___ INPUT MATERIAL

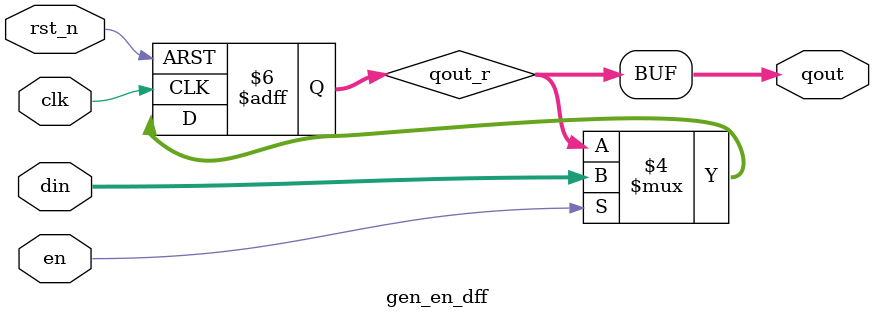
<source format=v>
 /*                                                                      
 Copyright 2020 Blue Liang, liangkangnan@163.com
                                                                         
 Licensed under the Apache License, Version 2.0 (the "License");         
 you may not use this file except in compliance with the License.        
 You may obtain a copy of the License at                                 
                                                                         
     http://www.apache.org/licenses/LICENSE-2.0                          
                                                                         
 Unless required by applicable law or agreed to in writing, software    
 distributed under the License is distributed on an "AS IS" BASIS,       
 WITHOUT WARRANTIES OR CONDITIONS OF ANY KIND, either express or implied.
 See the License for the specific language governing permissions and     
 limitations under the License.                                          
 */


module vld_rdy #(
    parameter CUT_READY = 0)(

    input wire clk,
    input wire rst_n,

    input wire vld_i,
    output wire rdy_o,
    input wire rdy_i,
    output wire vld_o

    );

    wire vld_set;
    wire vld_clr;
    wire vld_ena;
    wire vld_r;
    wire vld_nxt;

    // The valid will be set when input handshaked
    assign vld_set = vld_i & rdy_o;
    // The valid will be clr when output handshaked
    assign vld_clr = vld_o & rdy_i;

    assign vld_ena = vld_set | vld_clr;
    assign vld_nxt = vld_set | (~vld_clr);

    gen_en_dff #(1) vld_dff(clk, rst_n, vld_ena, vld_nxt, vld_r);

    assign vld_o = vld_r;

    if (CUT_READY == 1) begin
        // If cut ready, then only accept when stage is not full
        assign rdy_o = (~vld_r);
    end else begin
        // If not cut ready, then can accept when stage is not full or it is popping 
        assign rdy_o = (~vld_r) | vld_clr;
    end

endmodule

module gen_en_dff #(
    parameter DW = 32)(

    input wire clk,
    input wire rst_n,

    input wire en,
    input wire[DW-1:0] din,
    output wire[DW-1:0] qout

    );

    reg[DW-1:0] qout_r;

    always @ (posedge clk or negedge rst_n) begin
        if (!rst_n) begin
            qout_r <= {DW{1'b0}};
        end else if (en == 1'b1) begin
            qout_r <= din;
        end
    end

    assign qout = qout_r;

endmodule

</source>
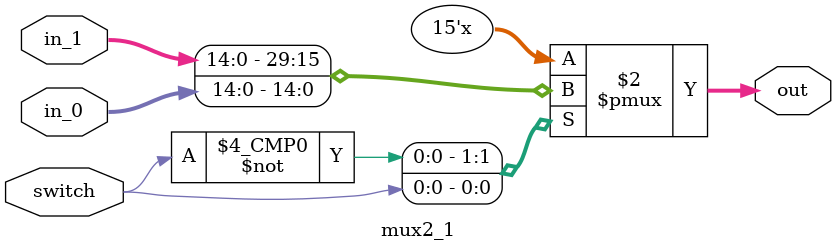
<source format=v>
`timescale 1ns / 1ns
module mux2_1(in_0,in_1,switch,out);

	input[14:0] in_0,in_1;					
	input 					switch;
	output[14:0] out;					
 	reg [14:0] out;					

	always@(in_0 or in_1 or switch) 
		begin
			case(switch)
				1'b0: out = in_1;
				1'b1: out = in_0;
				default: out= 0;
			endcase
		end

endmodule
</source>
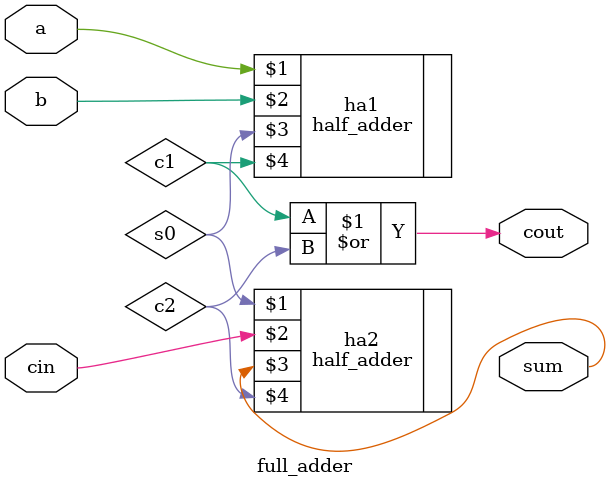
<source format=v>
module full_adder(a,b,cin,sum,cout);
input a,b,cin;
output sum,cout;
wire s0,c1,c2;
half_adder ha1 (a,b,s0,c1);
half_adder ha2 (s0,cin,sum,c2);
or(cout,c1,c2);
endmodule
</source>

______

INSTRUCTIONS FOR THE TASK: Your task is to transcribe, with no changes, only the lines of the listing above that lie between the line holding "you may not" and the line holding "only accept when stage is not full", inclusive.

SOLUTION FOR THIS EXERCISE:
 you may not use this file except in compliance with the License.        
 You may obtain a copy of the License at                                 
                                                                         
     http://www.apache.org/licenses/LICENSE-2.0                          
                                                                         
 Unless required by applicable law or agreed to in writing, software    
 distributed under the License is distributed on an "AS IS" BASIS,       
 WITHOUT WARRANTIES OR CONDITIONS OF ANY KIND, either express or implied.
 See the License for the specific language governing permissions and     
 limitations under the License.                                          
 */


module vld_rdy #(
    parameter CUT_READY = 0)(

    input wire clk,
    input wire rst_n,

    input wire vld_i,
    output wire rdy_o,
    input wire rdy_i,
    output wire vld_o

    );

    wire vld_set;
    wire vld_clr;
    wire vld_ena;
    wire vld_r;
    wire vld_nxt;

    // The valid will be set when input handshaked
    assign vld_set = vld_i & rdy_o;
    // The valid will be clr when output handshaked
    assign vld_clr = vld_o & rdy_i;

    assign vld_ena = vld_set | vld_clr;
    assign vld_nxt = vld_set | (~vld_clr);

    gen_en_dff #(1) vld_dff(clk, rst_n, vld_ena, vld_nxt, vld_r);

    assign vld_o = vld_r;

    if (CUT_READY == 1) begin
        // If cut ready, then only accept when stage is not full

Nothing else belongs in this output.